Despite having never used marijuana himself (a practice he still maintains today), Woods began to research the viability of a specialized cannabis insurance agency. Alongside Mary, he made countless phone calls to underwriting groups willing to insure medical marijuana operations.

Major carriers were obviously uninterested, so Woods relied on boutique groups and E&S markets that had formed in California, where medical marijuana had been legal since 1996—companies he describes as “willing to step out on a ledge.” That’s changed somewhat today, and Woods reports seeing more interest trickle in from large, recognizable carriers.

Despite the relative lack of appetite, however, Woods warns against taking what’s on offer without looking into the history and financial stability of a provider.

“In this industry, you want to partner with groups that have some experience doing this,” he says. “Otherwise what you’ll see is someone jumping in and as soon as they get a claim, they jump back out.
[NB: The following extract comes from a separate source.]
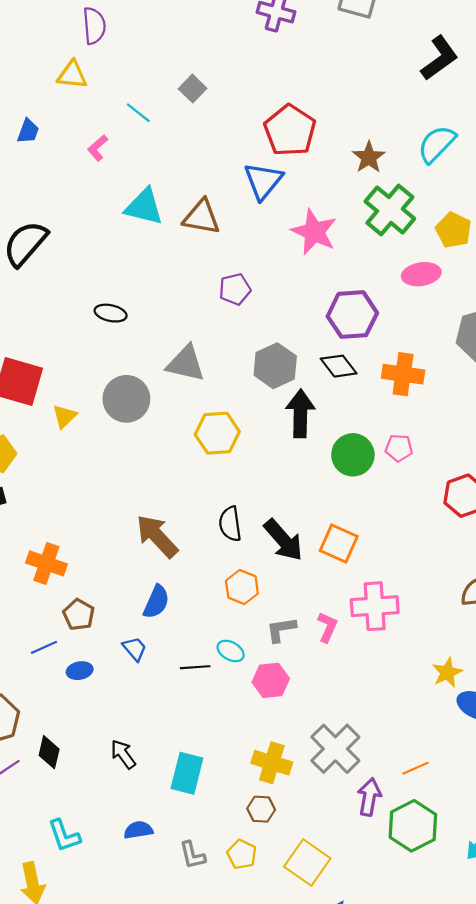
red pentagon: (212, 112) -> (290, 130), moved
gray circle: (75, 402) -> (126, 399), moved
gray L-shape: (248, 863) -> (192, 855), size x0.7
We’ve seen it before.”

Coupled with the small amount of income Greenpoint was generating at the time, the future was somewhat cloudy.

“Mary and I had invested so much time and energy into our business, and our average commissions were still $100 to $150 a year,” he says. “So, there were clearly moments where I just wondered, ‘Is this thing ever going to play out?’
“But I think it’s like any business. You’re investing your time, money and energy with the hope that one day this thing is going to become a golden goose—green goose, I guess, in this case.”

By the time Colorado voters approved Amendment 64, legalizing recreational marijuana in November 2012, Greenpoint Insurance had already become that green goose.

Thanks to a series of smart marketing moves—helping to found the National Cannabis Industry Association and writing regularly for industry magazine Kush, for starters—Woods was a recognizable face at cannabis industry conferences and a trusted source on marijuana law and insurance in general.

With referrals both from clients and leading law firms, Woods found he didn’t have to expend much effort to drum up business.

By the time the first dispensaries opened for business in January of this year, he was overrun.

“It’s just exploded,” he says. “We’re eight months into legalized pot and we are already at 40% more than what we did last year.”

Much of that growth is from previous medical marijuana clients who are expanding operations to produce and sell recreational products, though new startups still come to Greenpoint every day.

However, given unique client stressors in the cannabis industry, Woods isn’t so sure he’s ready to bring on new blood.

“We’re trying to figure out how to expand appropriately,” he explains. “Client confidentiality is highly charged—theft is among our most frequent claims—and employees know where all the grow locations are, how much product is there. They know everything.”